New science may open other possibilities as well. Eric Lagasse’s lab at the University of Pittsburgh’s McGowan Center for Regenerative Medicine has been experimenting with lymph nodes as a transplantation site. Simply put, if you put hepatocytes (liver cells) into a lymph node, the node will grow into a functioning mini-liver. This rescues mice from lethal liver failure.
Injecting cells into lymph nodes also works with thymus cells, which can give athymic mice a functioning immune system. And it works with pancreas cells, which, when injected into lymph nodes, can rescue mice from diabetes.
The procedure only partially works with kidneys, which are much more structurally complex — the cells implanted into lymph nodes show some signs of growing into nephrons, but aren’t completely functional.
Interestingly enough, this effect was documented in 1963 by immunologist Ira Green. If you remove the spleen or thymus from a mouse, and replace it with ectopically transplanted spleen or thymus tissue, the tissue grows into a functioning, structurally normal, miniature thymus or spleen.
In 1979, researchers found that hepatocytes injected into the rat spleen (which is part of the lymphatic system and analogous to a large lymph node) functioned normally and grew to take up 40% of the spleen.
There have been clinical studies in humans of hepatocyte transplantation, generally with less than impressive results, but generally these hepatocytes are infused through the portal vein or renal artery, whence a small fraction of the cells reach the liver and spleen. It’s still possible that injection into lymph nodes would be more effective. As the above article states,
_One possible explanation for the discrepancy between the laboratory and clinical outcomes may relate to the route of hepatocyte delivery. Following infusion using direct splenic puncture, dramatic corrections in liver function have accompanied hepatocyte transplantation in laboratory animals. In patients with cirrhosis, however, allogeneic hepatocytes have been delivered to the spleen exclusively through the splenic artery._
A natural question to ask is: why isn’t more being done with this? “Inject liver cells into lymph nodes” is not a particularly high-tech idea (as far as my layman’s understanding goes.) Nor is it a completely new idea; researchers have known for decades that hepatocytes grow into functioning liver tissue, particularly when injected into the lymphatic system. You’d think that a procedure that could replace liver transplants would be profitable and that founding a biotech company to do human trials would be a tremendous opportunity, especially since there is less scientific risk than there often is with other early-stage biomedical research (e.g. preclinical drugs).
Part of the problem is that the business model in such cases is unclear.

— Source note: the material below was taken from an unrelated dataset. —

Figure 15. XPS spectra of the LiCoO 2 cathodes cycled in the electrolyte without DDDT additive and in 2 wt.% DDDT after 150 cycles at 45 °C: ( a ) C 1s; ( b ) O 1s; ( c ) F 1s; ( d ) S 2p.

This has been a pattern we noticed several times at MetaMed; often a medical breakthrough is not a new drug or device, but a novel medical procedure. It is not permissible to enforce a patent (e.g. to sue someone for infringement) on a medical or surgical procedure. Medical ethics (for instance, see this statement from the American Academy of Orthopedic Surgeons) generally holds that it’s unethical to patent a surgical procedure. This means that it’s difficult to profit off the invention of a medical or surgical procedure. The total value of being able to offer a liver transplant to anyone who wants one would be billions of dollars a year– but it’s not clear how anybody can capture that value, so there’s less incentive (apart from humanitarian motives) to develop and implement such a procedure.
It also means that it’s difficult to disseminate information about new medical or surgical procedures. Learning to perform procedures is an apprenticeship process; one doctor has to teach another. This, combined with natural risk aversion, means the spread of new procedures is slow. If a new surgery had been shown conclusively, by excellent experimental evidence, to be better than the old one, it still would not necessarily sweep the nation; if the clinician who pioneered the new surgery isn’t a natural evangelist, it may never be performed in more than one hospital.
This seems to be an opportunity in search of a viable strategy. There are spectacular results in regenerative medicine (frequently coming out of the McGowan Institute — see Stephen Badylak’s work in tissue regeneration). It’s not clear to me how one would make those results “scale” in the sense that we’re used to in tech companies. But if you could figure out a model, the market size is mind-boggling.
If you had a way to regrow organs, how would you validate it experimentally? And how would you get it to patients? And how would you do it fast enough not to lose tens of thousands of lives from delay?